As regards BigBen France, the Landgericht held that it had international jurisdiction in respect of that company and ordered it to cease using the protected designs at issue throughout the EU. Concerning the supplementary claims, it limited the scope of its judgment to BigBen France’s supplies of the goods at issue to BigBen Germany, but without limiting the territorial scope of its judgment. It considered the applicable law to be that of the place of infringement and took the view that in the present case that was German, Austrian and French law.
BigBen France contends that the German courts lack jurisdiction to adopt orders against it that are applicable throughout the EU: it takes the view that such orders can have merely national territorial scope.
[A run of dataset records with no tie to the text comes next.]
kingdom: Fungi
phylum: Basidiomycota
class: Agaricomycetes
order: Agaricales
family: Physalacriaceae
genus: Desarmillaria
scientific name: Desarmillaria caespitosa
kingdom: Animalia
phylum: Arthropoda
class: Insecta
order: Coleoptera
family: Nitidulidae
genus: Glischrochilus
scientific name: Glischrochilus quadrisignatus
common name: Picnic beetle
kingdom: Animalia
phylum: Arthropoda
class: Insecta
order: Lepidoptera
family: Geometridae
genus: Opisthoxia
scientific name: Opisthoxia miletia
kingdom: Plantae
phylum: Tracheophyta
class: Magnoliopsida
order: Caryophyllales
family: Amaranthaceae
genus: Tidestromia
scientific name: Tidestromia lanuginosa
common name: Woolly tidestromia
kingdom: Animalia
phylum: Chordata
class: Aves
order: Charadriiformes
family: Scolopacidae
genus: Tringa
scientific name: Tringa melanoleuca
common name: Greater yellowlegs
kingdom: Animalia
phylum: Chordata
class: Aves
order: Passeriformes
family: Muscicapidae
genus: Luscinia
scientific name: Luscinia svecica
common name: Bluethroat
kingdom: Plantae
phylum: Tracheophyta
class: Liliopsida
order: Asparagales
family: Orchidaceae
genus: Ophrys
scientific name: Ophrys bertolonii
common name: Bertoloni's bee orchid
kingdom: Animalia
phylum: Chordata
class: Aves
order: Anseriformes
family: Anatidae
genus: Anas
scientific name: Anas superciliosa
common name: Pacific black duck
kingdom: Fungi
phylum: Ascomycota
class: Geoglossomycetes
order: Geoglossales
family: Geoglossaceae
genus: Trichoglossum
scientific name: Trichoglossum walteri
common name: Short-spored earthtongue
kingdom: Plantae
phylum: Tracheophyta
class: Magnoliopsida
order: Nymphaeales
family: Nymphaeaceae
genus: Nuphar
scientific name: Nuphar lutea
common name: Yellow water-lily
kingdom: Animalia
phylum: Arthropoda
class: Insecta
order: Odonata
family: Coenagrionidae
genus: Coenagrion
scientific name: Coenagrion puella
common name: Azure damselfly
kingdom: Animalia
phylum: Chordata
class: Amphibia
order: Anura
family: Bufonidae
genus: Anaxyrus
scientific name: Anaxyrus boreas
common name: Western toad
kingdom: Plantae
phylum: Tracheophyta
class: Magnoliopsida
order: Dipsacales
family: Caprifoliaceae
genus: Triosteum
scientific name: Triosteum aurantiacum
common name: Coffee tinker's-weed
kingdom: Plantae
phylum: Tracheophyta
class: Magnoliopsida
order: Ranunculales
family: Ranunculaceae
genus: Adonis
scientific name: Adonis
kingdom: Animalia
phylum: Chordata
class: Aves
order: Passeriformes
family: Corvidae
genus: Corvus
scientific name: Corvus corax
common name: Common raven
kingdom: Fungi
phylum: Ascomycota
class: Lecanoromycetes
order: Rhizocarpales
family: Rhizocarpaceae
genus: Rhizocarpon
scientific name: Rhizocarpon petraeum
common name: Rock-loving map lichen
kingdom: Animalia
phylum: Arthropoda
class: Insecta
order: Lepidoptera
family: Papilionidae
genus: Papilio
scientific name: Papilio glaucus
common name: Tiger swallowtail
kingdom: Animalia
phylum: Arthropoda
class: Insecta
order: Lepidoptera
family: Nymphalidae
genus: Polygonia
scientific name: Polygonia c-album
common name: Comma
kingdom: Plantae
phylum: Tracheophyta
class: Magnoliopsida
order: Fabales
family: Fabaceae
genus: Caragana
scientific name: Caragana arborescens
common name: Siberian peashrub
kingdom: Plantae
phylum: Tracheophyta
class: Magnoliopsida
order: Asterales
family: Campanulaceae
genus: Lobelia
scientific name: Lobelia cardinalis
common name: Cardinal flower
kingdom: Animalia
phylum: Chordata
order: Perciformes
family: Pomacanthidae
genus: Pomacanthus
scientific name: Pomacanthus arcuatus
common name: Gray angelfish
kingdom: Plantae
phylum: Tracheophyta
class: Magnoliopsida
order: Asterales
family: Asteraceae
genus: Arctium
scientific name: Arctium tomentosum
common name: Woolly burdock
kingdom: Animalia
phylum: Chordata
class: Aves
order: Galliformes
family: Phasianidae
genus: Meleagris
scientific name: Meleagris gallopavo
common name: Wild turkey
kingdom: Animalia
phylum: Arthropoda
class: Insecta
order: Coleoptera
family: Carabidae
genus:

Nintendo ia takes the view that German law should be applied to its claims relating to BigBen Germany and French law to those relating to BigBen France.
At 52 the CJEU holds that ‘Taking into account the objective pursued by Article 6(1) of Regulation No 44/2001, which seeks inter alia to avoid the risk of irreconcilable judgments, the existence of the same situation of fact must in such circumstances — if proven, which is for the referring court to verify, and where an application is made to that effect — cover all the activities of the various defendants, including the supplies made by the parent company on its own account, and not be limited to certain aspects or elements of them.’
If I understand this issue correctly (it is not always easy to see the jurisdictional forest for the many IP trees in the judgment), this means the Court restricts the potential for the use of anchor defendants in Article 8(1): the more facts one needs to take into account, the less likely these will be the ‘same’ that matter for the alleged infringement of the anchor defendant.
As for the application of Article 8(2) Rome II, at 98 and following inter alia analysis of the various language versions of the Article, the CJEU equates the notion ‘country in which the act of infringement is committed’ with the locus delicti commissi: ‘it refers to the country where the event giving rise to the damage occurred, namely the country on whose territory the act of infringement was committed.‘ At 103: ‘…where the same defendant is accused of various acts of infringement falling under the concept of ‘use’ within the meaning of Article 19(1) of Regulation No 6/2002 in various Member States, the correct approach for identifying the event giving rise to the damage is not to refer to each alleged act of infringement, but to make an overall assessment of that defendant’s conduct in order to determine the place where the initial act of infringement at the origin of that conduct was committed or threatened.’
At 108 the Court rules what this means in the case at issue: ‘the place where the event giving rise to the damage occurred within the meaning of Article 8(2) of [Rome II] is the place where the process of putting the offer for sale online by that operator on its website was activated’.
At 99 however it warns expressly that this finding must be distinguished as being issued within the specific context of infringement of intellectual property rights: Regulation 6/2002 as well as Rome II in its specific intention for IP rights, aims to guarantee predictability and unity of a singly connecting factor. This is a very important caveat: for while this approach by the CJEU assists with predictability, it also hands means for applicable law shopping and, were the Court’s approach for locus delicti commissi in IP infringement extended to jurisdiction, for forum shopping, too.
(Handbook of) EU private international law, 2nd ed. 2016, Chapter 2, Heading 184.108.40.206; Chapter 3.